11) Awareness of page seventeen. We don’t stick to themes or certain styles, but it’s always beneficial to check out previous issues, to see what we’ve published in the past and how our mission statement reflects in our backlist.
12) Professionalism. Not to the point of being stuffy and impersonal (see #15). But presentation and prompt communication counts.
13) A Love for Reading and Writing. Naturally.
14) Ambition. We take pride in being career-starters, and love seeing the ambitious types that are intent on making the most out of their craft.
15) Personality: No one else is you, as you might have heard in a dozen self-help validations. So let that shine through.

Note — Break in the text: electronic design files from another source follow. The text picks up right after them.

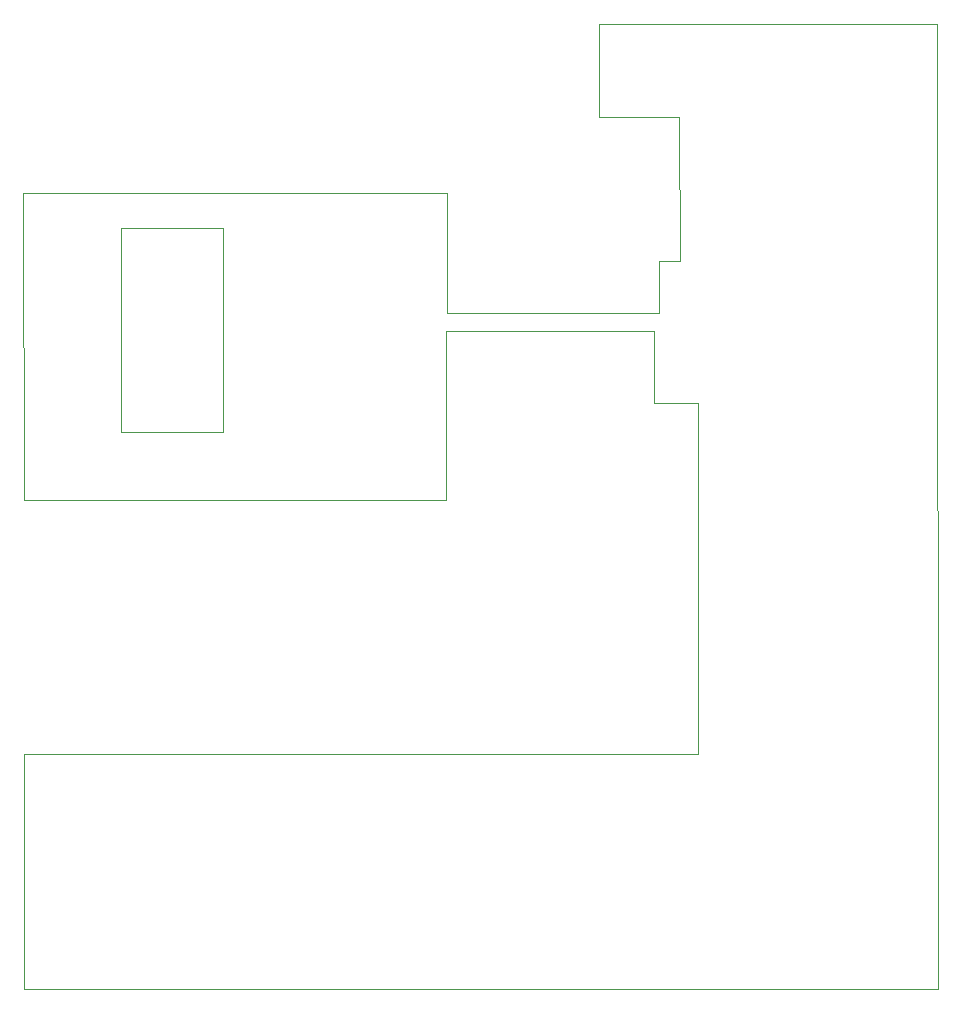
<source format=gbr>
%TF.GenerationSoftware,KiCad,Pcbnew,7.0.2*%
%TF.CreationDate,2024-04-19T05:30:35+02:00*%
%TF.ProjectId,Katkoot,4b61746b-6f6f-4742-9e6b-696361645f70,rev?*%
%TF.SameCoordinates,Original*%
%TF.FileFunction,Profile,NP*%
%FSLAX46Y46*%
G04 Gerber Fmt 4.6, Leading zero omitted, Abs format (unit mm)*
G04 Created by KiCad (PCBNEW 7.0.2) date 2024-04-19 05:30:35*
%MOMM*%
%LPD*%
G01*
G04 APERTURE LIST*
%TA.AperFunction,Profile*%
%ADD10C,0.100000*%
%TD*%
%TA.AperFunction,Profile*%
%ADD11C,0.120000*%
%TD*%
G04 APERTURE END LIST*
D10*
X180300000Y-59850000D02*
X180300000Y-55450000D01*
X203875000Y-35400000D02*
X181625000Y-35400000D01*
X179850000Y-63100000D02*
X179850000Y-67500000D01*
X175250000Y-43250000D02*
X182000000Y-43250000D01*
X182000000Y-43250000D02*
X182050000Y-55450000D01*
X183650000Y-67500000D02*
X183650000Y-97200000D01*
X162350000Y-49700000D02*
X162350000Y-59850000D01*
X126525000Y-75700000D02*
X162300000Y-75700000D01*
X126550000Y-97200000D02*
X126550000Y-117050000D01*
X175250000Y-42200000D02*
X175250000Y-43250000D01*
X126500000Y-49700000D02*
X162350000Y-49700000D01*
X180300000Y-55450000D02*
X182050000Y-55450000D01*
X162300000Y-75700000D02*
X162300000Y-61400000D01*
X126500000Y-49700000D02*
X126525000Y-75700000D01*
X183650000Y-97200000D02*
X126550000Y-97200000D01*
X162350000Y-59850000D02*
X180300000Y-59850000D01*
X181625000Y-35400000D02*
X175200000Y-35400000D01*
X203875000Y-35400000D02*
X203950000Y-117100000D01*
X179850000Y-67500000D02*
X183650000Y-67500000D01*
X175200000Y-35400000D02*
X175250000Y-42200000D01*
X162300000Y-61400000D02*
X179850000Y-61400000D01*
X203950000Y-117100000D02*
X126550000Y-117050000D01*
X179850000Y-61400000D02*
X179850000Y-63100000D01*
D11*
%TO.C,U2*%
X134750000Y-52670000D02*
X143350000Y-52670000D01*
X143350000Y-52670000D02*
X143350000Y-69930000D01*
X143350000Y-69930000D02*
X134750000Y-69930000D01*
X134750000Y-69930000D02*
X134750000Y-52670000D01*
%TD*%
M02*

</source>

16) Support. Not meaning donations (although that would be nice). But telling people about page seventeen (especially if you’re going to be in the latest issue!) and joining in with the conversations we have in social media and elsewhere.
17) You. We want to get to know you. Say hi to the good folk at Busybird. Bring something to read out at the open mic nights. Post something on our Facebook page. However it may be, we want you to be part of our growing community.
Also, don’t forget that we champion new writers, and emerging wordsmiths still trying to get their submission count up. We don’t turn veterans away at the door – hence why this addendum isn’t on the list – but we strongly encourage new writers to take the chance and let us have a look at their strongest work. It could be the start of something.
I hope the checklist gives some indication of what page seventeen is all about. We love new talent, and we love individuality and unique voices. We want to see your imagination at play on the page. We want the highs and the lows. We want you.
Start counting down. In a fortnight the game is on.